Pero dejando de lado el imaginario espacial que pudo originar la primera habitación, la cuestión que aquí nos interesa es más controvertida: conocer los antecedentes históricos de la casa ibicenca. Existen teorías que, a través del mundo púnico, ven su procedencia en Mesopotamia, tal vez porque allí está la arquitectura más antigua, que en las huellas de Uruk nos hace retroceder 7.000 años. Pero es un precedente que no parece ajustado si se conocen las formas y el contexto de aquella lejana arquitectura. Los asentamientos mesopotámicos eran acuáticos, fluviales, se hicieron sobre las marismas del Eúfrates y el Tigris, circunstancia que exigía unas construcciones radicalmente distintas a las nuestras. Utilizaban paja y barro crudo porque no tenían madera suficiente para cocerlo y su impermeabilizante era el alquitrán que abundaba en superficie (hoy es el petróleo iraquí). Sus viviendas estaban sobreelevadas para salvar la humedad freática del suelo lagunar y las habitaciones siempre rodeaban un patio central descubierto. Son parámetros que nada tienen que ver con los de nuestras casas. Por otra parte, los asentamientos mesopotámicos eran urbanos en Ur, Uruk, Lagas, Eridu, etc, y no se conoce la casa aislada que, en cambio, domina en nuestras islas. Y si nos fijamos en la arquitectura religiosa, ¿en qué se parecen los zigurats a nuestras iglesias? En cientos de kilómetros el desnivel del suelo mesopotámico no era superior a 3 metros, razón de que las avenidas de agua modificaran continuamente el cauce de los ríos, circunstancia que daba a su arquitectura fragilidad y provisionalidad, todo lo contrario de nuestra edilicia, en la que vemos firmeza, gravedad, apego a la tierra, enraizamiento. A partir de tantas diferencias, decir que nuestra arquitectura proviene de la mesopotámica porque tiene muros en talud y techados planos es muy aventurado, particularmente cuando son elementos comunes a todas las edilicias mediterráneas.
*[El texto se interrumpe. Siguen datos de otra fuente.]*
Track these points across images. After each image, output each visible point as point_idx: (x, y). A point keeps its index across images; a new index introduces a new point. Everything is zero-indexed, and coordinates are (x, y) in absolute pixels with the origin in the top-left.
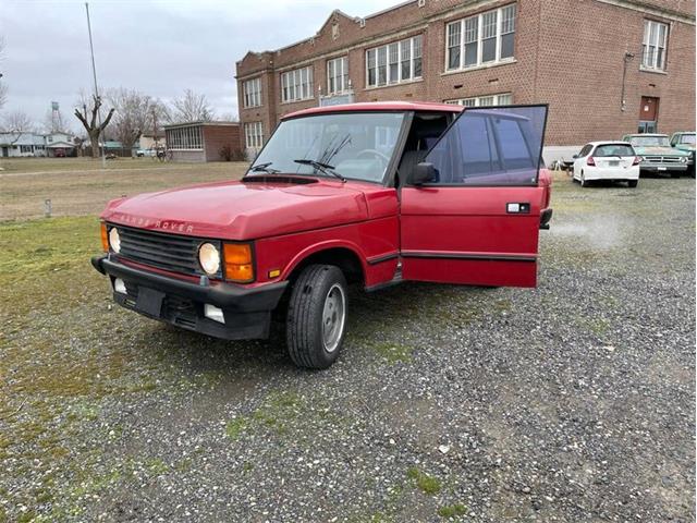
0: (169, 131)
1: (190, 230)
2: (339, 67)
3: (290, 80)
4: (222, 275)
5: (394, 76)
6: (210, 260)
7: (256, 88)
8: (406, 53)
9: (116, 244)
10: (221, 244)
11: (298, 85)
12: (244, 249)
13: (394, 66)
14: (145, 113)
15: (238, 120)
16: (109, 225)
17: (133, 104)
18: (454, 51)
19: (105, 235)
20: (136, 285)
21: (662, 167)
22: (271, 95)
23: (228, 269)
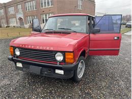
5: (31, 9)
7: (2, 11)
9: (18, 53)
10: (64, 53)
11: (11, 10)
13: (31, 7)
22: (6, 12)
23: (66, 60)
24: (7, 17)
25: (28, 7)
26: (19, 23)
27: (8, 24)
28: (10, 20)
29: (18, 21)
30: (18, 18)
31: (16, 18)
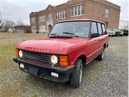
0: (15, 27)
1: (48, 51)
2: (50, 15)
3: (40, 17)
4: (58, 64)
5: (61, 17)
6: (54, 60)
7: (33, 19)
8: (63, 13)
10: (58, 56)
11: (42, 19)
12: (66, 57)
13: (61, 15)
14: (10, 24)
15: (30, 25)
16: (19, 50)
17: (8, 22)
18: (73, 13)
19: (17, 52)
20: (28, 66)
21: (111, 35)
22: (37, 20)
23: (61, 63)
24: (37, 24)
25: (59, 16)
26: (48, 30)
27: (37, 30)
28: (40, 27)
29: (47, 27)
30: (47, 25)
31: (46, 25)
El único elemento arcaico de nuestra arquitectura que puede responder a la tipología mesopotámica -y que estaba como aquella en humedales- sería el portal de feixa. En todos sus otros elementos, la casa ibicenca parece tener una génesis más compleja y una evolución que incorpora legados diversos. En todo caso, su aire oriental es incuestionable y arquitecturas parecidas las tenemos en Grecia, Egipto, Túnez y también en Andalucía. De la arquitectura púnica, que podemos visualizar en los ksurs fortificados del valle del río Dades, al sur de Marruecos -Ait-Benhaddu, Tinerhir, etc- poco puede quedarnos. Más herencia arquitectónica tenemos de los árabes en las formas, en el porxo, en los perfiles romos, en el cerramiento, en los abovedados de los hornos y de esas mínimas construcciones sobre los pozos que parecen oratorios, y, por supuesto, también en ejemplos mayores como la iglesia de Santa Eulària que, si cambiara por un minarete su espadaña, daría el perfil de una mezquita. La herencia árabe parece segura, por otra parte, cuando sumamos su rastros en la toponimia, en los nombres de las antiguas alquerías, en las músicas, en las costumbres, incluso en la repostería porque para mí tengo que la magdalena de hojaldre y almendras que no encontramos en ningún otro lugar es una herencia norteafricana. Y por si fuera poco, tenemos apellidos como Arabí. Pero no todo es árabe. Buena parte de nuestra arquitectura es genuina. En el sentido de que no podemos restarle al payés iniciativa. Muchos elementos de nuestra arquitectura son fruto de la necesidad y de la experiencia, de la estrategia que eliminaba errores y repetía aciertos, algo que pudo suceder, por dar un ejemplo, en la solución adoptada en los techados de troncos, cañas, arcilla y algas. Como comprobará el lector, seguimos con las conjeturas.